Şehir merkezindeki bu minik turun ardından volkanik kayaların işlendiği 4 ailelik bir kooperatife uğradık. Burada bize kaktüslerle ilgili de bilgi verildi. Meksika deyince akla gelen ilk simgelerden biri olan kaktüsleri görmek Meksika'da olduğumuz gerçeğini dibine kadar hissetmemizi sağladı. Hani şu "Bu gördüklerim rüya mı? Biri beni çimdiklesin." repliği vardır ya işte kaktüsler de bizim için çimdik sembolü oldu:) Kaktüs öyle bereketli ve mucize bir bitki ki! İçki, şurup, iğne, iplik, kağıt, kalem... Ne ararsan yapıyorlar bu kaktüsten. 
Ziyaretimiz esnasında bir de siyah, parlak bir taşın üzerine oğlumuzun ismini yazdırdık. (O tarihten beri de oğlumun odasını süslüyor. ) (Yanındaki piramidi ise Meksika'ya ikinci tur gelişimizde Chichen Itza'dan almıştık. Diğer bir deyişle soldaki taş bu harikulade güzel ülkenin batı kıyısından sağdaki ise doğu kıyısından geliyor.) 













Sırada ise gözlerimi acaba gördüklerim gerçek mi diye ovalamak zorunda bırakan, muazzam bir yer var: Teotihuacan arkeoloji alanı. Burası benim dünyada bugüne kadar en etkilendiğim yerlerin başında geliyor. 

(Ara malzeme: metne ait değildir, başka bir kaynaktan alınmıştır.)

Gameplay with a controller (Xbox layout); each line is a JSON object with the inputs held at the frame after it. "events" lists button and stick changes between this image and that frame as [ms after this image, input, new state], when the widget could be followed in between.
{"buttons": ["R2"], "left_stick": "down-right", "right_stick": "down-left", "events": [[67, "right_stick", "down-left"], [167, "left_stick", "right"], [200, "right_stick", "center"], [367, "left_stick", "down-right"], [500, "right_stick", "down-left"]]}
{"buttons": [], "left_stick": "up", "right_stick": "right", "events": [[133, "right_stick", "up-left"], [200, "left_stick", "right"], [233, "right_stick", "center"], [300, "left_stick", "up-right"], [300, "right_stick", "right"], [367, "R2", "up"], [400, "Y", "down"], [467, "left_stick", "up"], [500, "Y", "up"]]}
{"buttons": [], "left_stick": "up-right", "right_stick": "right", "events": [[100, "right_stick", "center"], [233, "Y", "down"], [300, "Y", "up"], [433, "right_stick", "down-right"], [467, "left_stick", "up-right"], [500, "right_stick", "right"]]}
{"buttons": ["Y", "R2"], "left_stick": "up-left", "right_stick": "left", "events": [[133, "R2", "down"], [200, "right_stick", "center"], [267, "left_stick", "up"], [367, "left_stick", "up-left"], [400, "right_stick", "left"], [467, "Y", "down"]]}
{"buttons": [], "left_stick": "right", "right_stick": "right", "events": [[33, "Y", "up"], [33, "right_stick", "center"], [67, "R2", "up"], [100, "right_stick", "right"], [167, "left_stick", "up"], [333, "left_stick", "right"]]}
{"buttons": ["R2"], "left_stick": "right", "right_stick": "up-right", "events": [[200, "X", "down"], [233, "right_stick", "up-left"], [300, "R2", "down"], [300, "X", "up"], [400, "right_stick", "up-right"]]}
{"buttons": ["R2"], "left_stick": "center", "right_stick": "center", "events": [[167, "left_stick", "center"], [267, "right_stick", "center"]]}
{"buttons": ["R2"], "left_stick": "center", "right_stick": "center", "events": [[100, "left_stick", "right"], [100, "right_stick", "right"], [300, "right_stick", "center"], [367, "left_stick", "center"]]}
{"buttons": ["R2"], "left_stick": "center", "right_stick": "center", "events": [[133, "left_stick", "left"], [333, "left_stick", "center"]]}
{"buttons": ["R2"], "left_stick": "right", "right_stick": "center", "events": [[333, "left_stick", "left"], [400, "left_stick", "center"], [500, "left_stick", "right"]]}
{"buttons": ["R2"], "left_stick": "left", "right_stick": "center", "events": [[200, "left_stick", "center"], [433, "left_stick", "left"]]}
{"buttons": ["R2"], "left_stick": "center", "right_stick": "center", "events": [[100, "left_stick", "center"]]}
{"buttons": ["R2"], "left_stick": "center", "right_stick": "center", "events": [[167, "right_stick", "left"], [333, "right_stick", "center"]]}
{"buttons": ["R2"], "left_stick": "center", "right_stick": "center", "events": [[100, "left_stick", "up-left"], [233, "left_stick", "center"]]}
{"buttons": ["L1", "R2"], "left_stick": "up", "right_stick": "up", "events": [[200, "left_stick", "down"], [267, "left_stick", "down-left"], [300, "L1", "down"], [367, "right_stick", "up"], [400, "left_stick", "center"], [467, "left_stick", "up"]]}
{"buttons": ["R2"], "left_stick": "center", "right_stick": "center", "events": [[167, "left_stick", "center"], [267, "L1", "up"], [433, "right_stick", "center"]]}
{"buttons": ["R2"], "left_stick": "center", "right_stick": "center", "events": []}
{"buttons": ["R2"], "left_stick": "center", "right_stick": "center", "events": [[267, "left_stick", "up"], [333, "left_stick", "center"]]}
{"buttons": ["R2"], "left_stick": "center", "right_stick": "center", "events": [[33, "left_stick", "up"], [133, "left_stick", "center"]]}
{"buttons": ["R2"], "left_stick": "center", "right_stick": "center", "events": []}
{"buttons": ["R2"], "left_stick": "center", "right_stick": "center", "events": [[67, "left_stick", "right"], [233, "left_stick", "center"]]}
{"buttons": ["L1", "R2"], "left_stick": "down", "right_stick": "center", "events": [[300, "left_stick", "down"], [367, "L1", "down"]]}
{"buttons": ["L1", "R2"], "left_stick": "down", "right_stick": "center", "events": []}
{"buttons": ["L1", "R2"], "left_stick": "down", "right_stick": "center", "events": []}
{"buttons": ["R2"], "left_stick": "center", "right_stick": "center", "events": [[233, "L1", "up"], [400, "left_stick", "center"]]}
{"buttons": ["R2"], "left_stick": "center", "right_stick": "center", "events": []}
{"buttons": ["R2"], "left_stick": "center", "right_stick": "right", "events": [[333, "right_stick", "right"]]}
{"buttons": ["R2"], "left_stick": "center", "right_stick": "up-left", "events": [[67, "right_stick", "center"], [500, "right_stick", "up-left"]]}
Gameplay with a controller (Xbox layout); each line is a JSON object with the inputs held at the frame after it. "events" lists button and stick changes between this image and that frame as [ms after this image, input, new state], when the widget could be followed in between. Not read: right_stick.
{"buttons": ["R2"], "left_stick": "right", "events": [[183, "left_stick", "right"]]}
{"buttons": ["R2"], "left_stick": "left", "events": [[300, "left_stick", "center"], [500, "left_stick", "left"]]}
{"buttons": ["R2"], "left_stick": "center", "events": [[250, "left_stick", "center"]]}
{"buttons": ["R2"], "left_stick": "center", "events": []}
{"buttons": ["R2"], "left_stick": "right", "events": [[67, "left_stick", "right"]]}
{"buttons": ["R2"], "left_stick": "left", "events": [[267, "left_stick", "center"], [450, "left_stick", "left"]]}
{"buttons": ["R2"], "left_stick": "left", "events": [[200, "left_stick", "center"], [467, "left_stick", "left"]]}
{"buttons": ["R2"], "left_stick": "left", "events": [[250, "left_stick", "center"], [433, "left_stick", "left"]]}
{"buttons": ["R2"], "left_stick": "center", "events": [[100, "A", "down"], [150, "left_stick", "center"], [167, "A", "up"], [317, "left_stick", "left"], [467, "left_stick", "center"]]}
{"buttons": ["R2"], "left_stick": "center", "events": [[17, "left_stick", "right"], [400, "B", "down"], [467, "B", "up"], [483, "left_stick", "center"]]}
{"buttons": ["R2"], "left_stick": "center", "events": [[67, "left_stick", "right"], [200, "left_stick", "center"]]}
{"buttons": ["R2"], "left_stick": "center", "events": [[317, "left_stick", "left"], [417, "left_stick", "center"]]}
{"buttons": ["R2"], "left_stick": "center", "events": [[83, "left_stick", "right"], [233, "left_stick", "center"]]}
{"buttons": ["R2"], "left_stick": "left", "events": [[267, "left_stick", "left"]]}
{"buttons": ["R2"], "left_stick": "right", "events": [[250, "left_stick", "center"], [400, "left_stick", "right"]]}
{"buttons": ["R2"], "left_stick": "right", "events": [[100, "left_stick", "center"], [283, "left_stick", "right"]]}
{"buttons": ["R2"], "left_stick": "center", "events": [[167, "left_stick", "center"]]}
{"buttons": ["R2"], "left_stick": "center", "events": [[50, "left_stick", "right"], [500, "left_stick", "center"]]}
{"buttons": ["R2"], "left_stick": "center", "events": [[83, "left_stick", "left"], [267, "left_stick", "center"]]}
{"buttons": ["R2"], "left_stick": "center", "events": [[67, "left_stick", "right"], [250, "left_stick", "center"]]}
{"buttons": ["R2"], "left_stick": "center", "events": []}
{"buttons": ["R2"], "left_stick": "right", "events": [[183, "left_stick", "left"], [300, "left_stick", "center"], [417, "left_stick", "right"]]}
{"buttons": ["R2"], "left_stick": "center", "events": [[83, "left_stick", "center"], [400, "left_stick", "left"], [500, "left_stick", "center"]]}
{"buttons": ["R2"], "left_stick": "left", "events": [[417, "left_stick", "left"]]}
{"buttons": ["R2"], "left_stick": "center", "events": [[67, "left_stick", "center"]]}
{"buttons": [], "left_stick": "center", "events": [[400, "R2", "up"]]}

İnsan gördüğünün gerçekliğine inanmakta zorlanıyor. Teotihuacan yani Ay Tapınağı’nın tepesinde, sanki bilgisayarla yaratılmış gibi çok etkileyici, gerçek dışı bir görüntüye ulaşılıyor. Poyraza burada aradığı😃 Maya Hazinesinin sembolü olarak kuarstan yapılma bir taş aldık. ( Ne yazık ki dev bir elmas görünümünde olan bu taş bir müddettir kayıp, evde bir türlü bulamıyorum. Şeytan aldı götürdü... satamayıp getirsin lütfen!) 
Bu satırları yazdıktan aylar sonra buldum. İşte o taş! 
Bu sıra dışı görünüm içinde, düşsel görüntüyü tamamlayan ok ve yay satıcıları vardı.
Öğle yemeğimizi etnik kıyafetler içinde yerel halktan görevlilerin dans ettiği ve yemek servisi yaptığı bir restoranda yedik. Yemekte tel şehriye çorbası vardı. Fena değildi. İçine oldukça farklı tat veren bir baharat koyuyorlar.  Turşuları var ama çok acı. Yemekler genel olarak fena değil ama biraz acı ve baharatlı. Acı lezzeti seven birisi olarak bu benim hoşuma gidiyor ama Poyraz acıya alışık olmadığı için çok yiyemiyor.
Akşam otele dönünce ben biraz uyudum. O esnada Arkan ve Poyraz banyo yaptılar. Akşam yemeğini otelimizde yedik. Mısır çorbası ardından da içinde domuz salamı olan tavuk yemeği ikram edildi. Tavuk tamam ama domuz salamı ile pişince hem tadı hem kokusu nedeniyle lezzeti Türk ağız tadından uzaklaştırmış. Genelde tüm öğünlerde sofrada acı biber bulunuyor. Akşam yemeğinde de soğanla acı biber turşusu vardı. Bir de üzerindeki tavuk ve domuz salamı nedeniyle yeşilliği zor görülen bir salata. Bu gece masamızı Karayel Bey ve eşi Serpil Hanım ile paylaştık. Biri kuzeydoğudan esen Poyraz, diğeri kuzey batıdan esen Karayel ile aynı masada olmak çok keyifli.
Yemekten hemen sonra uyuduk.
Odamız fena değil. Banyodaki tüm tuvalet kağıdı ve havlular yelpaze formunda katlanmış, bana komik geldi. Klozetlerin son damla” bölgesi yok. O bölge kesik. Otelimizin adı El Ejecutive yani yönetici” Adresi Viena 8, Oda numaramız 1010
Burada 1 Euro 14 peso. 1 dolar ise 10-11 peso.  Pesonun işareti dolara benziyor sadece iki yerine tek çizgisi var. İlk alışverişimde bu işareti gördüğümde dehşete düştüm. Bir yanlışlık yapılıyor, peso yerine dolar karşılığı kartımdan çekiliyor zannettim, işin aslını anlayınca rahatladım. Burada her yer dolar kabul ediyor.
26 Aralık Salı 2006 (Mexico City )
Bu sabah kahvaltımızın ardından şehir turuna çıktık. Dün o kadar çok Çeliktepe, Sanayi Mahallesi kılıklı yer gördük ki biraz düzgün yeri var mı bu 20 milyonluk kentin diye düşünüyorum. Sabah Aztek kalıntılarını, Fridanın kocası Diego Riveranın muhteşem duvar resimleri ile süslü Başkanlık Sarayını, Çekirge Alanı anlamına gelen Çapıl Tepeki ve Yükselen Meryem Kilisesini gezdik.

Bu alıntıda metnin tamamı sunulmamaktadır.